President Donald Trump seems to have borrowed the disruptive innovation playbook and has been applying it to politics and government. In so doing, he certainly has succeeded in unsettling the Washington establishment:

  • His ‘post-truth’ statements like “Obama founded ISIS”, “Hillary Clinton is a criminal”, and the like, have disrupted our very notion of truth: Should we be taking the president’s statements literally, or is he merely expressing himself euphemistically?
  • His use of social media to bypass the press corps and take his (often untrue) messages directly to his supporters has thrown into question the role of the fourth estate. If he continues to successfully hijack narratives by throwing falsehoods and unrealistic promises into the public sphere, who will be able to keep him in check without giving him the free publicity he so craves?
  • His off-the-cuff approach to diplomacy - including his call with the President of Taiwan, his criticism of institutions like NATO, and his friendly relationship with Vladimir Putin - seems set on throwing our world-order into question.  
  • And his unorthodox cabinet picks - like tapping climate-change-denier Scott Pruitt to head the EPA - could be interpreted as an effort to usher-in outsider innovation.  

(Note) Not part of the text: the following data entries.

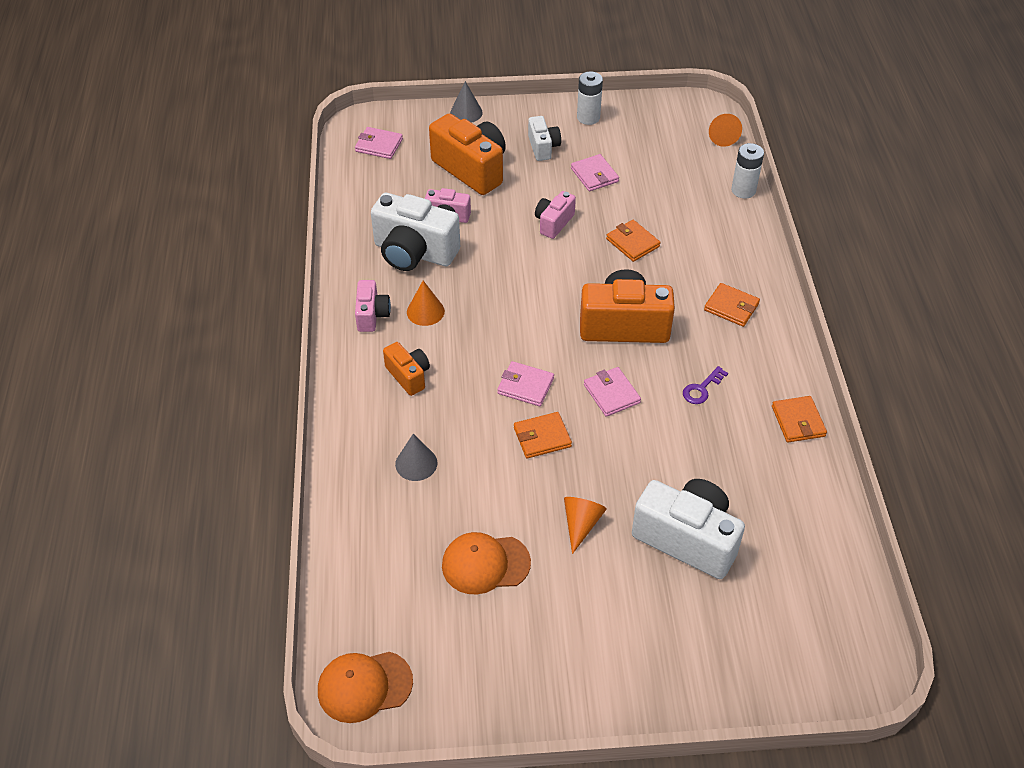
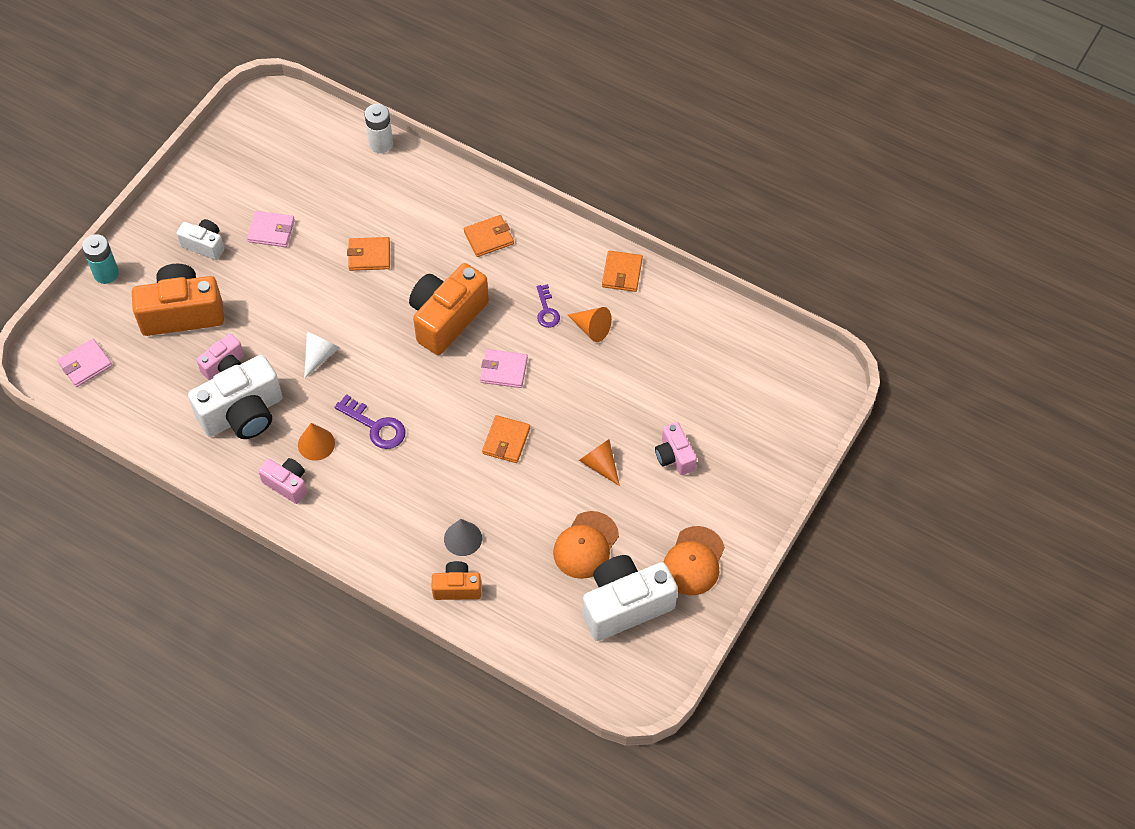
camera: 55 degrees left, 10 degrees up
orange cap [318,652,413,723] -> orange cap moved to [663,526,725,595]
orange camera [383,342,430,396] -> orange camera moved to [431,561,481,600]
grey cone [450,81,483,123] -> turquoise battery [82,234,119,284]
pink wallet [497,361,554,406] -> none
pink camera [535,191,576,239] -> pink camera moved to [655,422,697,475]
white battery [577,71,603,125] -> none
white camera [632,479,745,579] -> white camera moved to [583,555,678,641]
orange cone [709,114,742,147] -> orange cone moved to [568,307,612,342]
orange wallet [772,396,827,443] -> orange wallet turned 75 degrees clockwise [602,251,643,292]
none -> white cone [304,332,340,378]
none -> purple key [335,394,406,449]

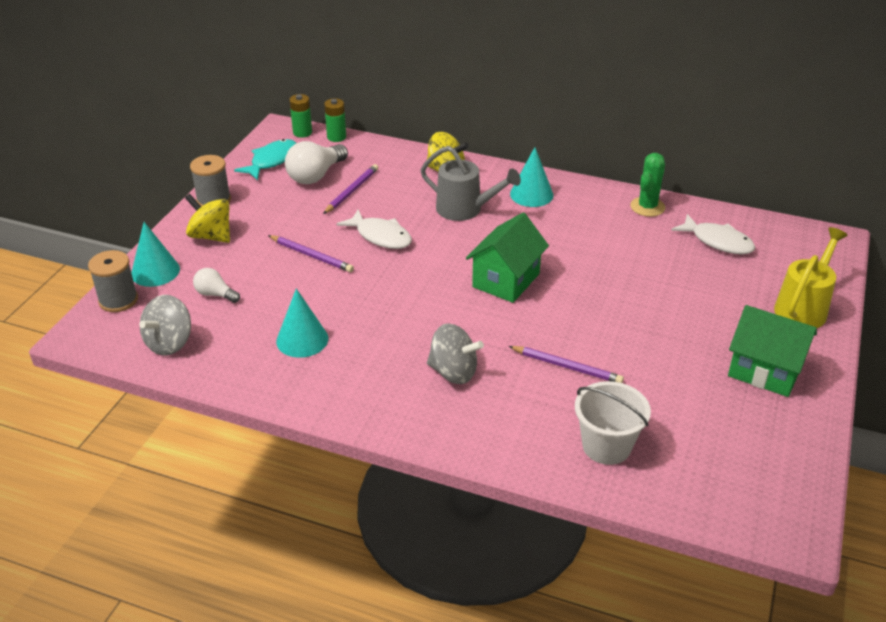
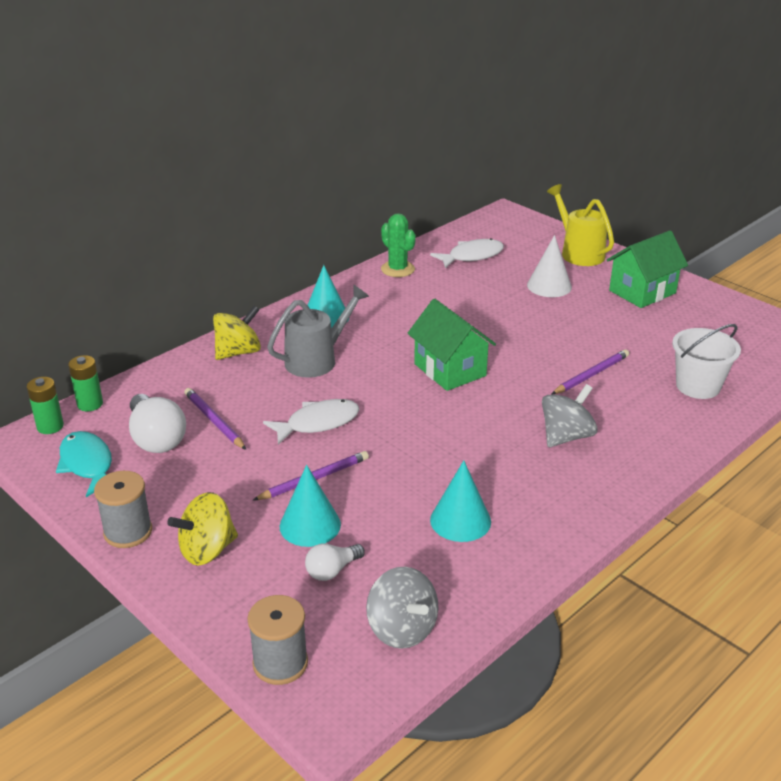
camera: 65 degrees left, 5 degrees down
turquoise cone [131,222,180,287] -> turquoise cone moved to [280,465,341,547]
none -> white cone [527,235,572,297]

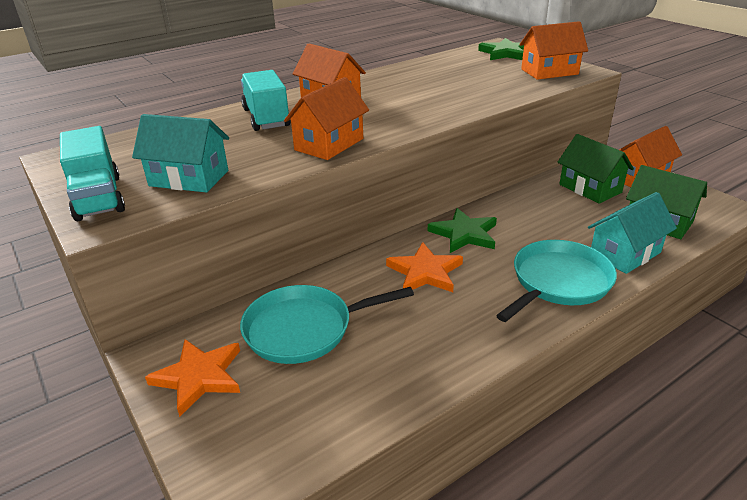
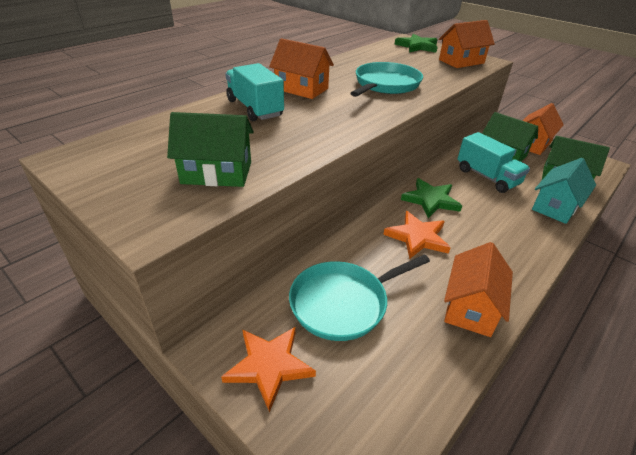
camera: 15 degrees left, 5 degrees up
turquoise truck [60,126,125,221] -> turquoise truck moved to [457,132,530,193]
turquoise house [132,114,229,193] -> green house [167,112,254,187]
orange house [284,77,369,160] -> orange house moved to [444,242,513,337]
turquoise pan [496,240,617,322] -> turquoise pan moved to [350,62,423,97]

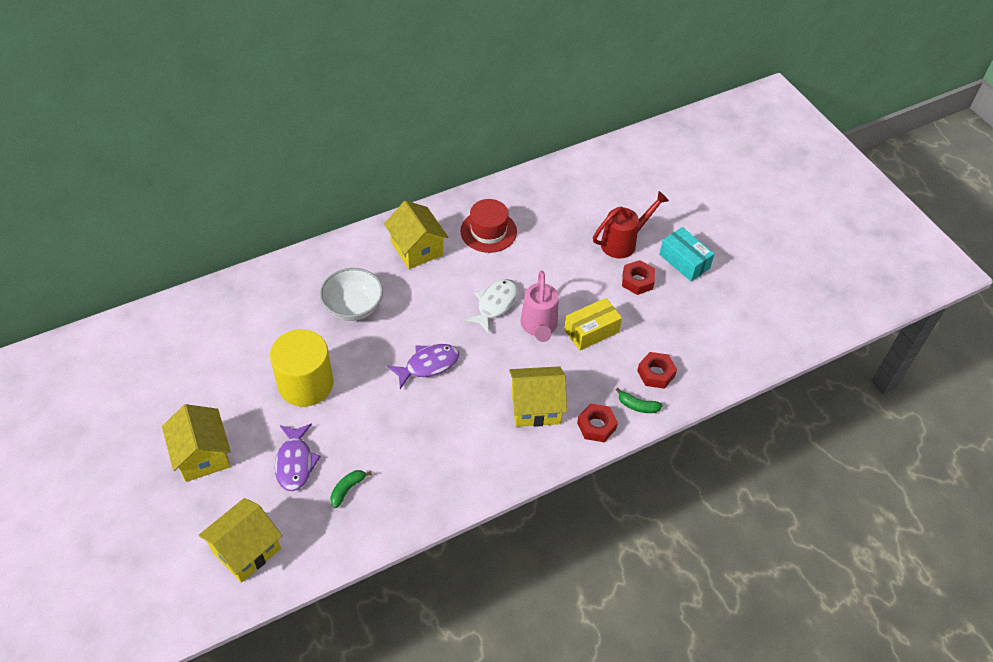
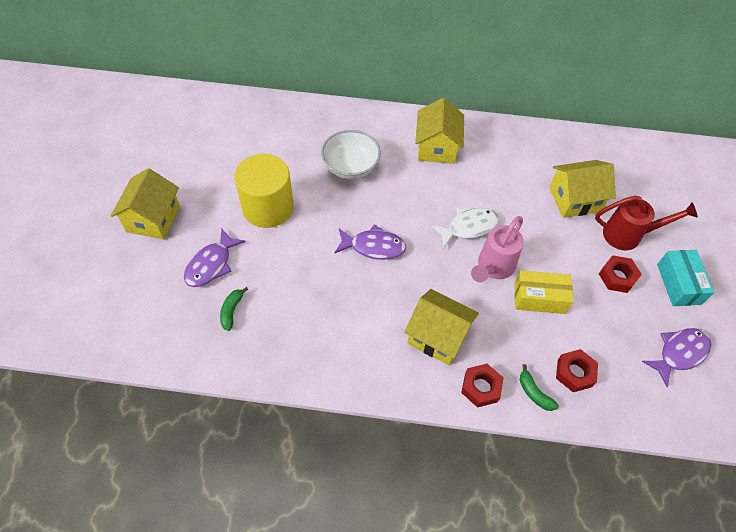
camera: 35 degrees right, 5 degrees up
yellow house [199,498,282,583] -> yellow house moved to [549,160,616,218]
green banana [330,470,372,508] -> green banana turned 60 degrees counterclockwise [220,287,248,331]
red hat [460,199,517,253] -> none
none -> purple fish [642,328,712,387]

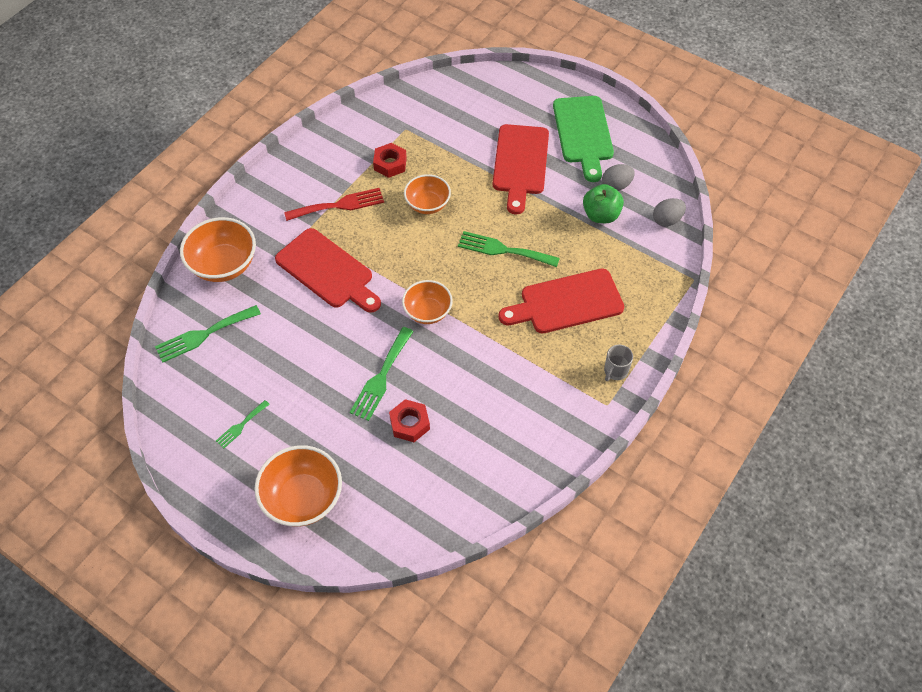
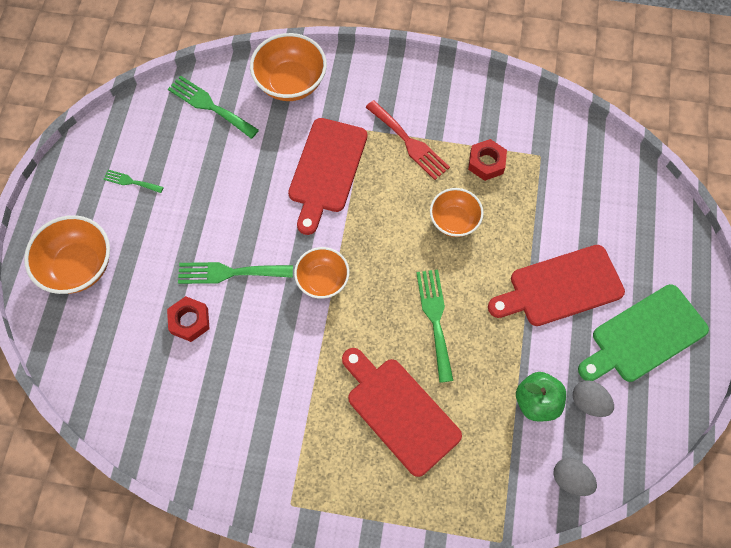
camera: 65 degrees right, 10 degrees up
grey mug [604,345,633,381] -> none

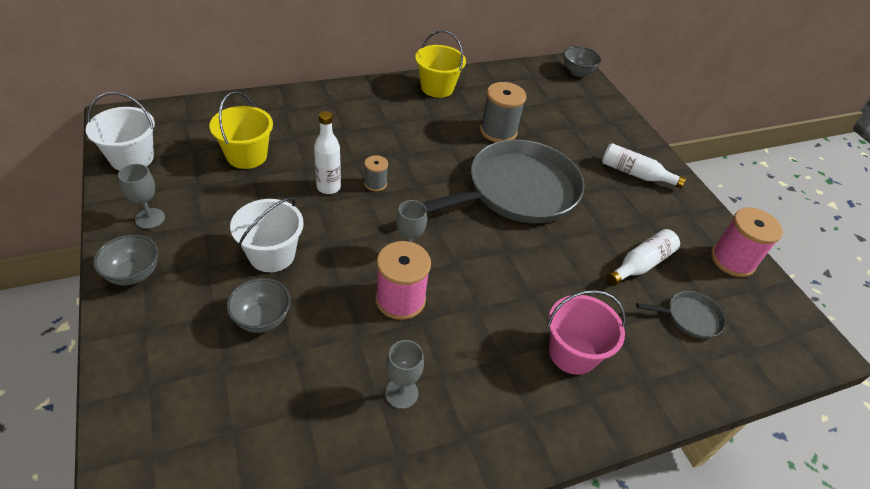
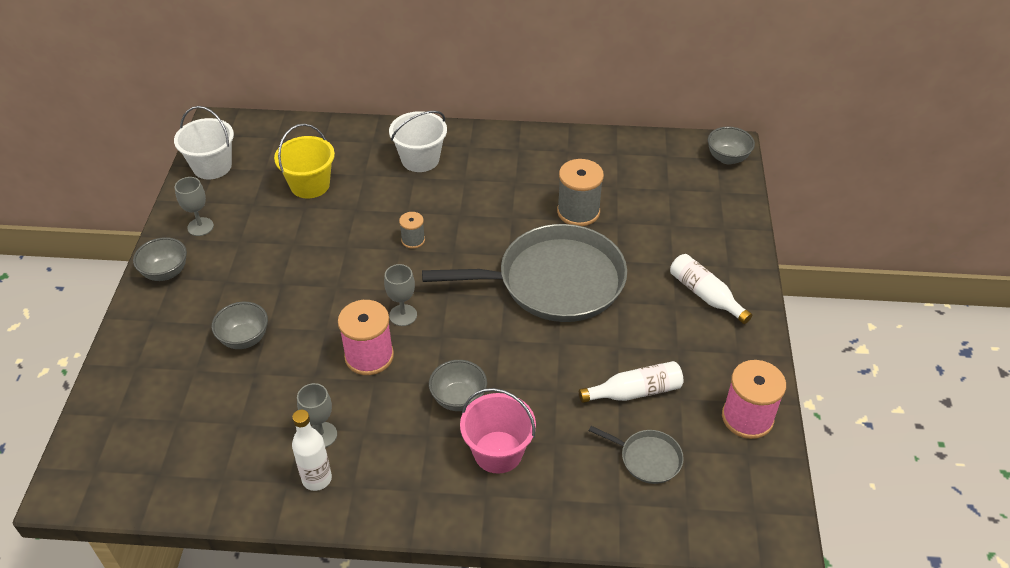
camera: 30 degrees right, 0 degrees up
white bucket [230,197,304,272] -> white bucket moved to [389,111,447,172]
white bottle [314,111,341,194] -> white bottle moved to [292,410,332,491]
yellow bucket [415,30,466,98] -> none
none -> grey bowl [429,360,487,411]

So far, Trump’s rise to power is a kind of disruptive innovation success story: he was able to beat a well-established and wealthy competitor in Hillary Clinton by flipping the tables and changing the rules of the game. It might seem surprising then that Silicon Valley has not embraced his brand of disruption: with the exception of Peter Thiel, most of the major Silicon Valley players have publicly criticized Donald Trump and supported Hillary Clinton.

Indeed, the key difference between Trump’s vision of disruptive innovation, and the concept as it is practiced and celebrated by Silicon Valley entrepreneurs is “progress”. On the one hand, according to the ideal that many entrepreneurs defend, disruption drives technological progress that will contribute to the welfare of humanity. On the other hand, the kind of progress Trump is seeking to achieve is focused on his own power and personal wealth.

While President Trump’s initial efforts to change the rules of the Washington game have successfully propelled him to power, this disaccord with Silicon Valley disruptors - and his apparent disregard for the greater good - may reveal the limits of his style of disruption and halt his political rise-to-power.